Dans un sondage dévoilé par Booking.com en octobre dernier, 54% des voyageurs interrogés ont affirmé vouloir jouer un rôle dans la réduction du tourisme de masse et 51% se sont dits prêts à changer leurs plans en faveur d’un lieu de séjour similaire si l’impact sur l’environnement s’en trouve réduit. Est-ce l’occasion de voir émerger des destinations dites «secondaires»? Et si les «deuxièmes choix» s’avéraient (encore) plus intéressants que les premiers?

Le même sondage a démontré que 60% des répondants aimeraient trouver un outil qui pourrait recommander des endroits où les retombées sont susceptibles d’avoir un impact positif sur les populations locales.

La place Saint-Marc, à Venise, est victime du tourisme de masse. Photo: Anthony Rosset, Unsplash

Des pistes de solutions

Des sites web et des applications mobiles intègrent de plus en plus d’options pour nous permettre de faire des choix plus responsables. Transat a par exemple rassemblé les hébergements certifiés selon différents labels sur une même page, facilitant ainsi les recherches. Air Transat propose aussi plusieurs vols vers des villes secondaires pendant l’été, dont Toulouse et Marseille. L’application Skyscanner, qui permet de comparer des vols, propose pour sa part le «choix le plus éco-responsable» lors de certaines recherches.

Lancé en 2016, le site Village Monde est un réseau d’hébergements qui met de l’avant le tourisme villageois aux quatre coins de la planète. Inaugurée en novembre 2017, la plateforme de réservation Vaolo permet d’effectuer soi-même des réservations dans des hébergements du réseau, mais offre aussi des circuits, afin que les retombées soient encore plus grandes dans les communautés visitées.
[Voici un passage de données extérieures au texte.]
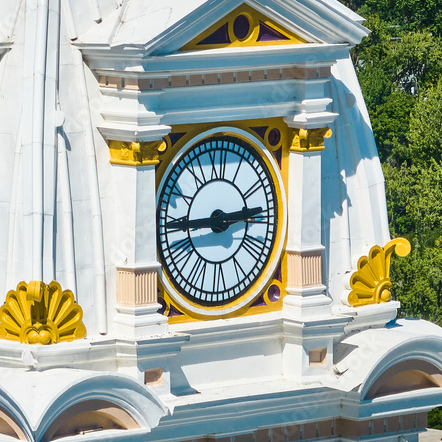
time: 2:44
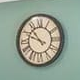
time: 10:48
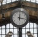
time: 12:16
Comme plusieurs, je suis persuadée que le tourisme peut contribuer au développement. Dépenser en sachant que notre argent permettra à des gens de mieux vivre plutôt que de se retrouver dans les coffres des Donald Trump de ce monde donne un tout autre sens aux vacances. Cela ne veut pas dire de cesser complètement de fréquenter les chaînes qu’on aime. Toutefois, être plus conscient de l’impact de nos choix peut apporter une autre dimension au voyage.

Pourquoi ne pas sillonner la Colombie-Britannique plutôt que la Californie si vous devez absolument voyager en haute saison? Photo: James Wheeler, Unsplash

Où aller?

On peut aussi simplement vouloir fuir les destinations populaires parce qu’on déteste les foules, les files d’attente et les lieux bondés. Sentir le ras-le-bol des habitants teinte aussi l’appréciation d’une destination.

Où aller si Barcelone, Venise, Amsterdam et Dubrovnik, exemples les plus fréquemment mentionnés quand on parle de surtourisme, nous font rêver? D’autres villes européennes charmantes et moins courues comme Budapest, Sarajevo, Belgrade ou les capitales des pays baltes peuvent aussi constituer de merveilleuses destinations à considérer.

Aux États-Unis, le mégasuccès de la série Big Little Lies a convaincu nombre de voyageurs d’explorer les environs de Big Sur, déjà très prisée des amateurs de road trips. Le hic, c’est que le secteur n’était pas prêt à un tel élan d’enthousiasme. On ne trouve par exemple pas suffisamment de toilettes, avec les conséquences qu’on peut imaginer… Pourquoi ne pas sillonner la Colombie-Britannique plutôt que la Californie si vous devez absolument voyager en haute saison? Si certains coins comme Tofino sont très achalandés pendant les vacances estivales, il est possible de trouver de petits coins de paradis dans les îles ou dans la vallée de l’Okanagan.

Chose certaine, peu importe l’endroit privilégié, le mieux reste de réserver tôt pour obtenir de meilleurs prix et, idéalement, de partir un peu avant ou un peu après la haute saison. Alors, quels sont vos nouveaux premiers choix?